There’s also the razor-sharp diva way of responding to this – “I pursue joy, darling; see if you can relate.”
But a lot of folks are genuinely curious about what an unstructured day looks like, so mixing sass with a bit of gentle education is helpful. The transition out of a task-oriented 9 to 5, with its attendant social structures, can be daunting. Many seniors I know talk about that “first day of school” feeling. And they’re doing it without a curriculum. Be that wise, if sassy, alum leading the way.
Dear Eric: Is there a way to politely ask someone to use headphones when listening to media on their device in public?
– Wish You Were on Mute
Dear Mute: Polite, sure. Effective? Doubtful. When you find yourself in these situations, you can try saying something like “I’m having trouble concentrating, would you mind putting in headphones?” or even simply, “Your media is loud; could you listen to it privately?” But if someone is happily blasting a TikTok or cooking video on the bus, train, sidewalk, chances are they’re that most dangerous combination – aware and don’t care.

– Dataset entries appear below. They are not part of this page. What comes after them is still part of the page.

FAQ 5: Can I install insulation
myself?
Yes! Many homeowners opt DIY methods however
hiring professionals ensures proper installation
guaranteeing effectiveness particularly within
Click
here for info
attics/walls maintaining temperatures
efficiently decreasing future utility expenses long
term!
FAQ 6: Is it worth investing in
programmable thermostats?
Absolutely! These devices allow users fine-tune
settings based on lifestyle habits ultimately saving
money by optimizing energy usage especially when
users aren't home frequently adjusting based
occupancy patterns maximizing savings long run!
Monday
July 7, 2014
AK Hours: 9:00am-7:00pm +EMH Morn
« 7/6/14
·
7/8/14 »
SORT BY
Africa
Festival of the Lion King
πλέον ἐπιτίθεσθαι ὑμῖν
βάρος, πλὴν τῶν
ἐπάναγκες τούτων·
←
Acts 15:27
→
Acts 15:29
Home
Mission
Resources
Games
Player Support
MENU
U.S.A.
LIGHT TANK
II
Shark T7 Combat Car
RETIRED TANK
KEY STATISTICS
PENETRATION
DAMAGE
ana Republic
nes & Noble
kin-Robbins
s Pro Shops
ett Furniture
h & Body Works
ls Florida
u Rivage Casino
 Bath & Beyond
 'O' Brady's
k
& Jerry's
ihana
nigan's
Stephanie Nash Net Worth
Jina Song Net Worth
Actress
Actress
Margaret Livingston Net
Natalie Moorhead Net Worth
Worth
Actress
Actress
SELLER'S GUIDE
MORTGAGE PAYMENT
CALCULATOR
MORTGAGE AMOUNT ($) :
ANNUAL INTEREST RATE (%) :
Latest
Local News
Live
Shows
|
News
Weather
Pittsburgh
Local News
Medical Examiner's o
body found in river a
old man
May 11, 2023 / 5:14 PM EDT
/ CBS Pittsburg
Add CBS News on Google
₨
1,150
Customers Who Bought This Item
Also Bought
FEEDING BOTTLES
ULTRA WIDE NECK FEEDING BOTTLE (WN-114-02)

Grab some noise- canceling headphones and preserve your peace.
Dear Eric: I gave up smoking in 1991. I was 21. Should I see this through, or is there some time I can start again?
– Cold Nostalgic Turkey
Dear Nostalgic:
The idea that there is some kind of statute of limitations on the dangers of cigarette smoking is genuinely amusing to me. Ah, if only all of life’s temptations had an expiration date after which all would be hunky dory. But I’m going to tell you what you already know: no such expiration date exists. And while tobacco companies have changed the composition of some cigarettes since 1991, smoking remains not just a temptation but, according to the American Lung Association, the number one preventable cause of death in the U.S. So, why risk it?
Nostalgia is often a yearning for a world that didn’t quite exist – the present never seems as rosy as our memories of the past, does it? Maybe you miss the social aspect of smoking or the chance to just think for 10 minutes. If that’s the case, is there another hobby you can strike up a conversation with strangers around? Or try setting aside 10 minutes a day to sit outside, take a walk, or practice mindfulness.
Smoking culture has changed so much that lighting up like Bette Davis in “All About Eve” will most likely make you a pariah in many places, anyway.
Also, your body has had 33 years to repair the damage smoking caused it and, at 54, it’s not going to bounce back as quickly, if at all – even if you’re in great shape.
One last thing: You’re in good company. According to data from the CDC, the percentage of Americans who are smokers dropped from 25.7 percent in 1991 to 11.5 percent in 2021. You, along with millions of others, kicked the habit. Reap the benefits of your effort.